On hallucinogen persisting perception disorder (a patient who took LSD once and never stopped hallucinating) and the broader puzzle of how a drug with a few-hours half-life can leave permanent effects. Surveys the speculative etiologies (excitotoxic death of inhibitory interneurons), the parallel of tardive dyskinesia (receptor-hypersensitivity vs neurotoxicity), post-SSRI sexual dysfunction, and protracted withdrawal, then closes on the conceptual fork: the comfortable neuron-death model vs the scarier 'body as a chaotic system settling into attractors' (the same frame Scott uses for depressive episodes).

Why this score

Quality 64 · Strong. 64 — low Strong.

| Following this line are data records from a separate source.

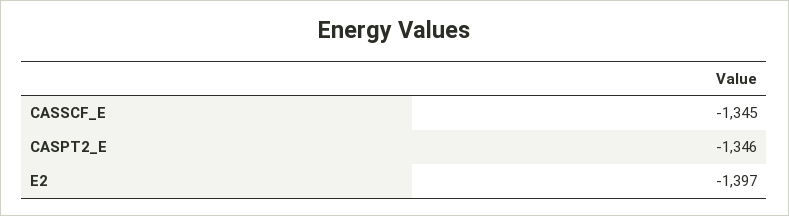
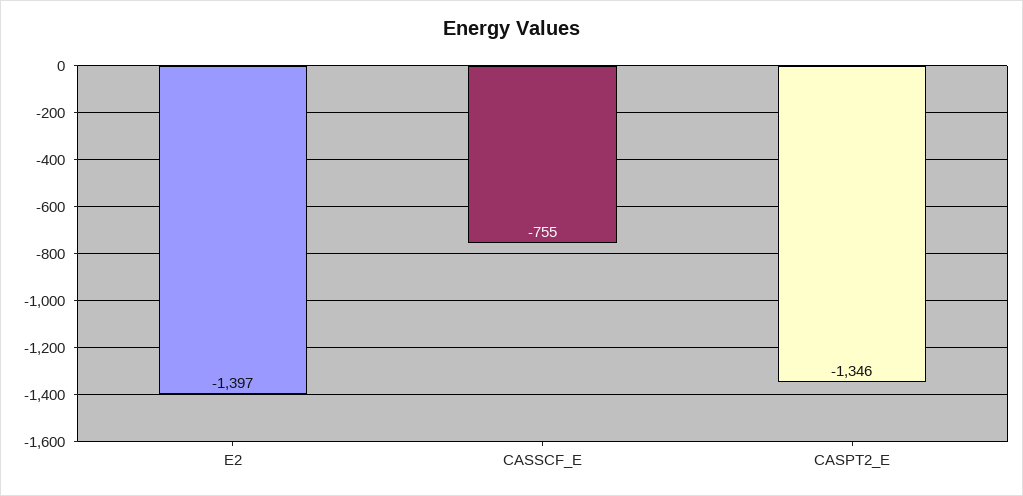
  {
-   "CASSCF_E": -1345,
+   "CASSCF_E": -755,
    "CASPT2_E": -1346,
    "E2": -1397
  }

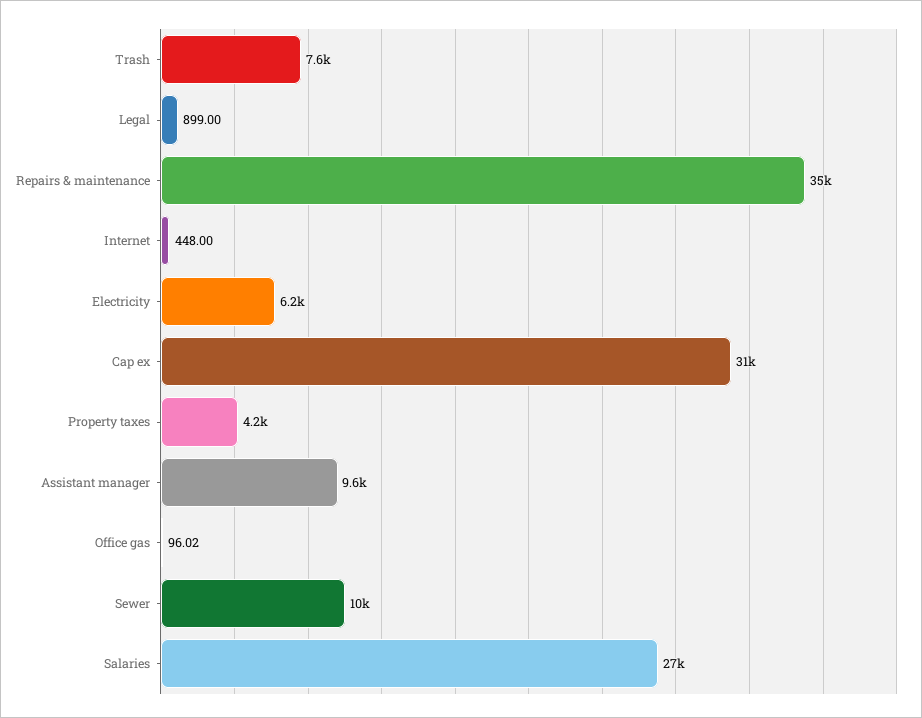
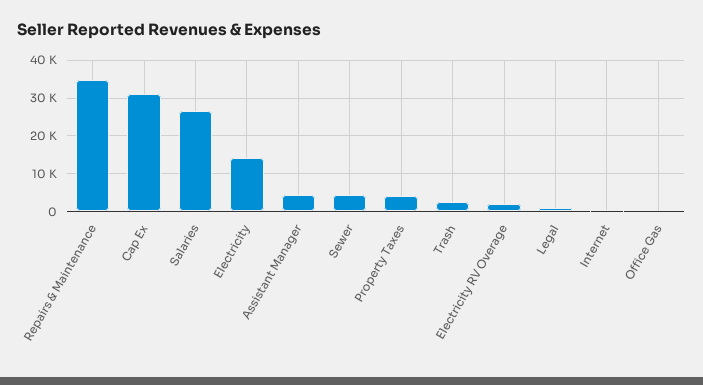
  {
-   "Trash": 7600,
+   "Trash": 2000,
    "Legal": 899,
    "Repairs & maintenance": 35000,
    "Internet": 448,
-   "Electricity": 6200,
+   "Electricity": 14000,
    "Cap ex": 31000,
    "Property taxes": 4200,
-   "Assistant manager": 9600,
+   "Assistant manager": 4000,
    "Office gas": 96.02,
-   "Sewer": 10000,
+   "Sewer": 4000,
-   "Salaries": 27000
+   "Salaries": 27000,
+   "Electricity RV Overage": 2000
  }

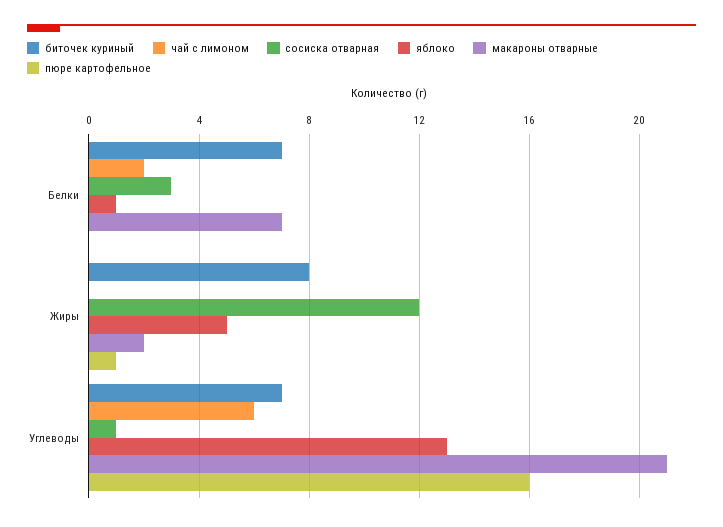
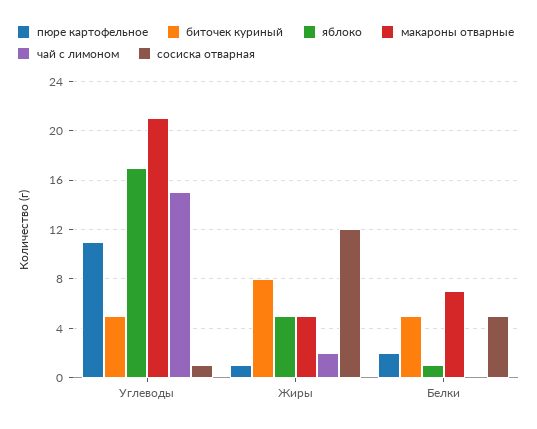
  {
    "биточек куриный": {
-     "Белки": 7,
+     "Белки": 5,
      "Жиры": 8,
-     "Углеводы": 7
+     "Углеводы": 5
    },
    "чай с лимоном": {
-     "Белки": 2,
+     "Белки": 0,
-     "Жиры": 0,
+     "Жиры": 2,
-     "Углеводы": 6
+     "Углеводы": 15
    },
    "сосиска отварная": {
-     "Белки": 3,
+     "Белки": 5,
      "Жиры": 12,
      "Углеводы": 1
    },
    "яблоко": {
      "Белки": 1,
      "Жиры": 5,
-     "Углеводы": 13
+     "Углеводы": 17
    },
    "макароны отварные": {
      "Белки": 7,
-     "Жиры": 2,
+     "Жиры": 5,
      "Углеводы": 21
    },
    "пюре картофельное": {
-     "Белки": 0,
+     "Белки": 2,
      "Жиры": 1,
-     "Углеводы": 16
+     "Углеводы": 11
    }
  }

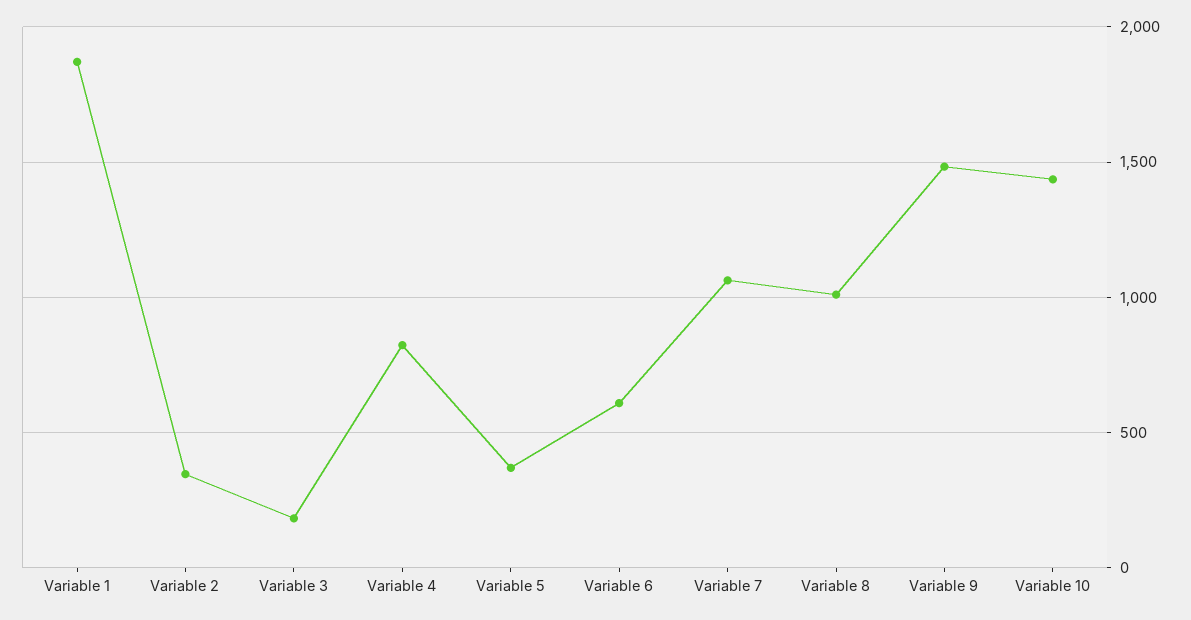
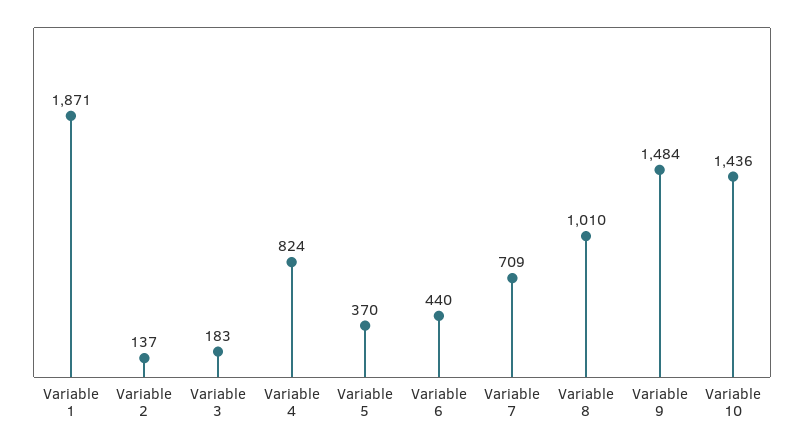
  {
    "Variable 1": 1871,
-   "Variable 2": 350,
+   "Variable 2": 137,
    "Variable 3": 183,
    "Variable 4": 824,
    "Variable 5": 370,
-   "Variable 6": 600,
+   "Variable 6": 440,
-   "Variable 7": 1050,
+   "Variable 7": 709,
    "Variable 8": 1010,
    "Variable 9": 1484,
    "Variable 10": 1436
  }

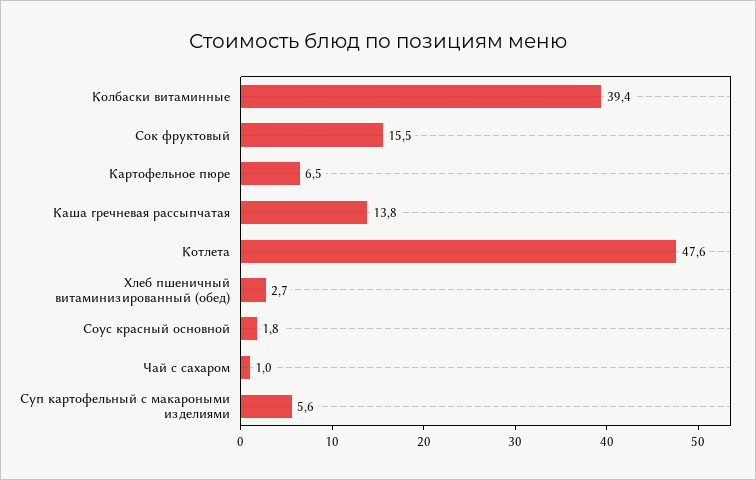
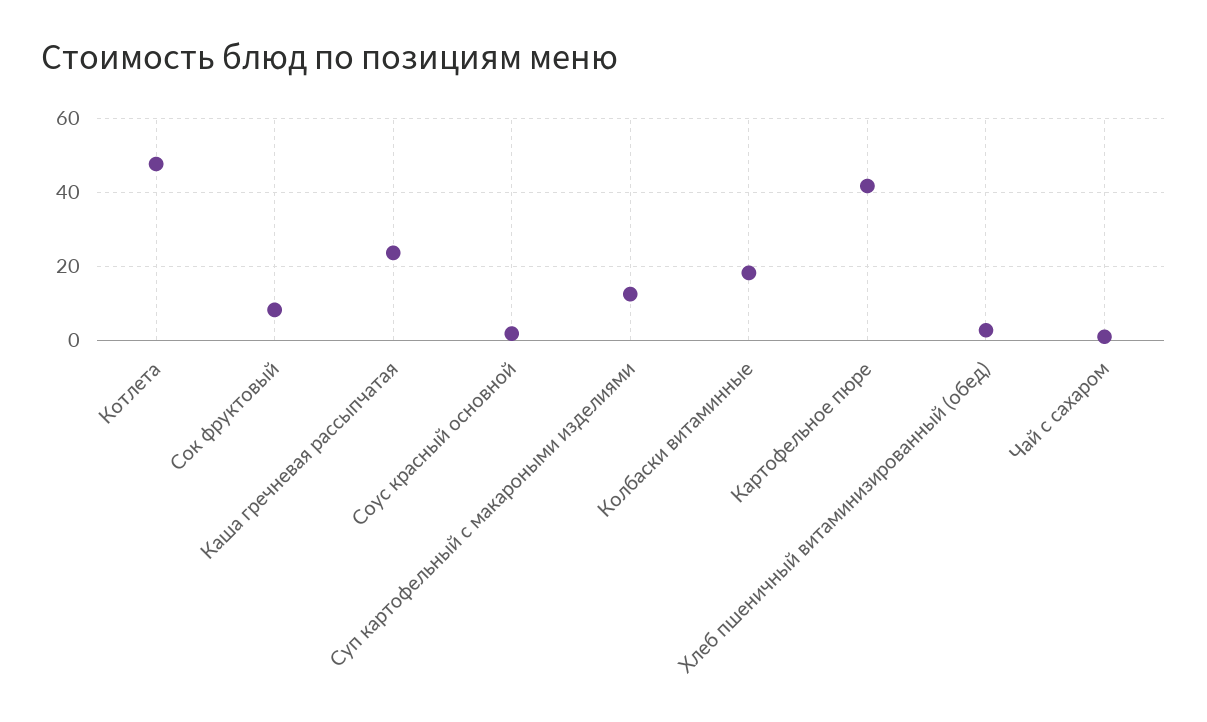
  {
-   "Колбаски витаминные": 39.4,
+   "Колбаски витаминные": 18,
-   "Сок фруктовый": 15.5,
+   "Сок фруктовый": 8,
-   "Картофельное пюре": 6.5,
+   "Картофельное пюре": 42,
-   "Каша гречневая рассыпчатая": 13.8,
+   "Каша гречневая рассыпчатая": 24,
    "Котлета": 47.6,
    "Хлеб пшеничный витаминизированный (обед)": 2.7,
    "Соус красный основной": 1.8,
    "Чай с сахаром": 1,
-   "Суп картофельный с макароными изделиями": 5.6
+   "Суп картофельный с макароными изделиями": 12
  }

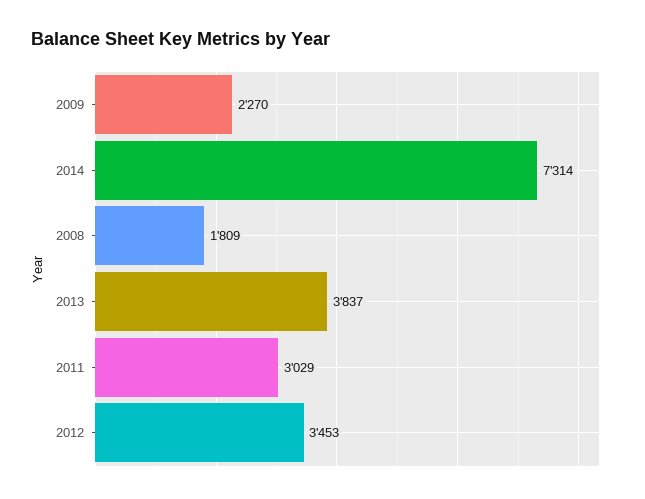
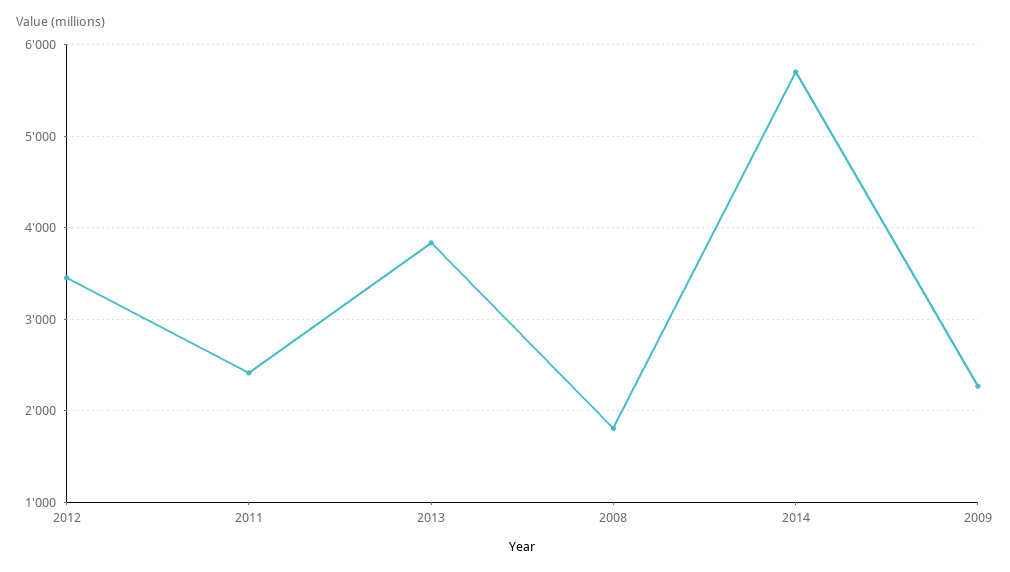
  {
    "2009": 2270,
-   "2014": 7314,
+   "2014": 5700,
    "2008": 1809,
    "2013": 3837,
-   "2011": 3029,
+   "2011": 2400,
    "2012": 3453
  }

A competent, interesting psychopharmacology explainer with a genuinely nice conceptual payoff (attractor-states vs cell-death), but heavily reliant on block-quoted gated papers and admittedly all-speculative etiology. Firm low-Strong, not higher.

Claude’s paradigm shift 46 · Moderate. 46 — Moderate. The attractor-state framing of permanent side effects is a mild, useful reframing; the underlying material is a literature survey.

Real-world impact 2 · Minor. 2 — minor/within-blog. A niche pharmacology explainer; no policy or practice change.